Stored data:
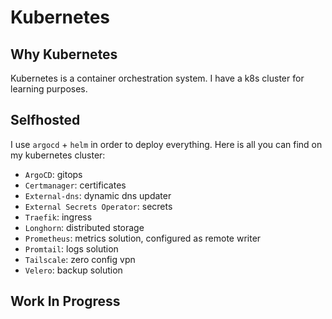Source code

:# Kubernetes

## Why Kubernetes
Kubernetes is a container orchestration system. I have a k8s cluster for learning purposes.

## Selfhosted
I use `argocd` + ``helm`` in order to deploy everything.
Here is all you can find on my kubernetes cluster:

  - ``ArgoCD``: gitops
  - ``Certmanager``: certificates
  - ``External-dns``: dynamic dns updater
  - ``External Secrets Operator``: secrets
  - ``Traefik``: ingress
  - ``Longhorn``: distributed storage
  - ``Prometheus``: metrics solution, configured as remote writer
  - ``Promtail``: logs solution
  - ``Tailscale``: zero config vpn
  - ``Velero``: backup solution

  ## Work In Progress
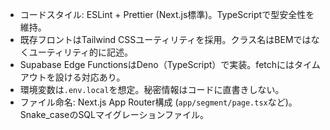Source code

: - コードスタイル: ESLint + Prettier (Next.js標準)。TypeScriptで型安全性を維持。
- 既存フロントはTailwind CSSユーティリティを採用。クラス名はBEMではなくユーティリティ的に記述。
- Supabase Edge FunctionsはDeno（TypeScript）で実装。fetchにはタイムアウトを設ける対応あり。
- 環境変数は`.env.local`を想定。秘密情報はコードに直書きしない。
- ファイル命名: Next.js App Router構成 (`app/segment/page.tsx`など)。Snake_caseのSQLマイグレーションファイル。
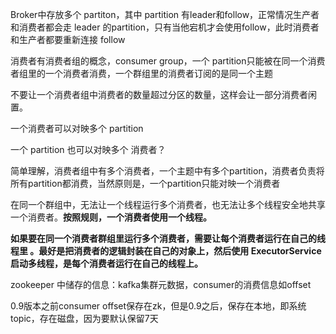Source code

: Broker中存放多个 partiton，其中 partition 有leader和follow，正常情况生产者和消费者都会走 leader 的partition，只有当他宕机才会使用follow，此时消费者和生产者都要重新连接 follow

消费者有消费者组的概念，consumer group，一个 partition只能被在同一个消费者组里的一个消费者消费，一个群组里的消费者订阅的是同一个主题

不要让一个消费者组中消费者的数量超过分区的数量，这样会让一部分消费者闲置。

一个消费者可以对映多个 partition

一个 partition 也可以对映多个 消费者？



简单理解，消费者组中有多个消费者，一个主题中有多个partition，消费者负责将所有partition都消费，当然原则是，一个partition只能对映一个消费者



在同一个群组中，无法让一个线程运行多个消费者，也无法让多个线程安全地共享一个消费者。**按照规则，一个消费者使用一个线程。**

**如果要在同一个消费者群组里运行多个消费者，需要让每个消费者运行在自己的线程里 。最好是把消费者的逻辑封装在自己的对象上，然后使用 ExecutorService 启动多线程，是每个消费者运行在自己的线程上。**



zookeeper 中储存的信息：kafka集群元数据，consumer的消费信息如offset

0.9版本之前consumer offset保存在zk，但是0.9之后，保存在本地，即系统topic，存在磁盘，因为要默认保留7天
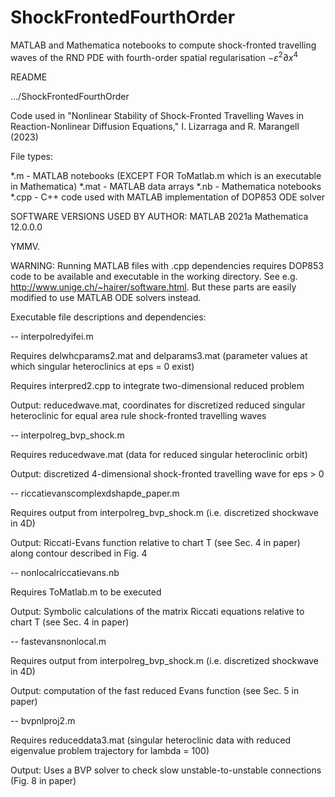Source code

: # ShockFrontedFourthOrder
MATLAB and Mathematica notebooks to compute shock-fronted travelling waves of the RND PDE with fourth-order spatial regularisation $-\varepsilon^2 \partial x^4$



README

…/ShockFrontedFourthOrder

Code used in "Nonlinear Stability of Shock-Fronted Travelling Waves in Reaction-Nonlinear Diffusion Equations," I. Lizarraga and R. Marangell (2023)



File types:

*.m  -  MATLAB notebooks (EXCEPT FOR ToMatlab.m which is an executable in Mathematica)
*.mat - MATLAB data arrays
*.nb - Mathematica notebooks
*.cpp - C++ code used with MATLAB implementation of DOP853 ODE solver


SOFTWARE VERSIONS USED BY AUTHOR:
MATLAB 2021a 
Mathematica 12.0.0.0

YMMV.



WARNING: Running MATLAB files with .cpp dependencies requires DOP853 code to be available and executable in the working directory.
See e.g. http://www.unige.ch/~hairer/software.html. But these parts are easily modified to use MATLAB ODE solvers instead.



  
Executable file descriptions and dependencies:

-- interpolredyifei.m 

Requires delwhcparams2.mat and delparams3.mat (parameter values at which singular heteroclinics at eps = 0 exist)

Requires interpred2.cpp to integrate two-dimensional reduced problem

Output: reducedwave.mat, coordinates for discretized  reduced singular heteroclinic for equal area rule shock-fronted travelling waves


-- interpolreg_bvp_shock.m

Requires reducedwave.mat (data for reduced singular heteroclinic orbit)

Output: discretized 4-dimensional shock-fronted travelling wave for eps > 0


-- riccatievanscomplexdshapde_paper.m

Requires output from interpolreg_bvp_shock.m (i.e. discretized shockwave in 4D)

Output: Riccati-Evans function relative to chart T (see Sec. 4 in paper) along contour described in Fig. 4


-- nonlocalriccatievans.nb

Requires ToMatlab.m to be executed

Output: Symbolic calculations of the matrix Riccati equations relative to chart T (see Sec. 4 in paper)


-- fastevansnonlocal.m

Requires output from interpolreg_bvp_shock.m (i.e. discretized shockwave in 4D)

Output: computation of the fast reduced Evans function (see Sec. 5 in paper)

-- bvpnlproj2.m

Requires reduceddata3.mat (singular heteroclinic data with reduced eigenvalue problem trajectory for lambda = 100)

Output: Uses a BVP solver to check slow unstable-to-unstable connections (Fig. 8 in paper)

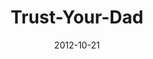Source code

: ---
layout: music 
title: "Trust-Your-Dad"
series: "A Journey Home"
date: 2012-10-21 
description: "Who are you depending on? Our orphan tendencies come from our desperate search for approval."
audio: "http://www.crossroads.net/players/media/hq/journeyhome_03.mp3"
audio-duration: "45:46"
---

**PROBLEM STATEMENT:**
Which lines run from the one holding "- Mathematica notebooks" through the one holding "WARNING: Running MATLAB" in the records above? Repeat them exactly, both included, and nothing more.

**TASK RESPONSE:**
*.nb - Mathematica notebooks
*.cpp - C++ code used with MATLAB implementation of DOP853 ODE solver


SOFTWARE VERSIONS USED BY AUTHOR:
MATLAB 2021a 
Mathematica 12.0.0.0

YMMV.



WARNING: Running MATLAB files with .cpp dependencies requires DOP853 code to be available and executable in the working directory.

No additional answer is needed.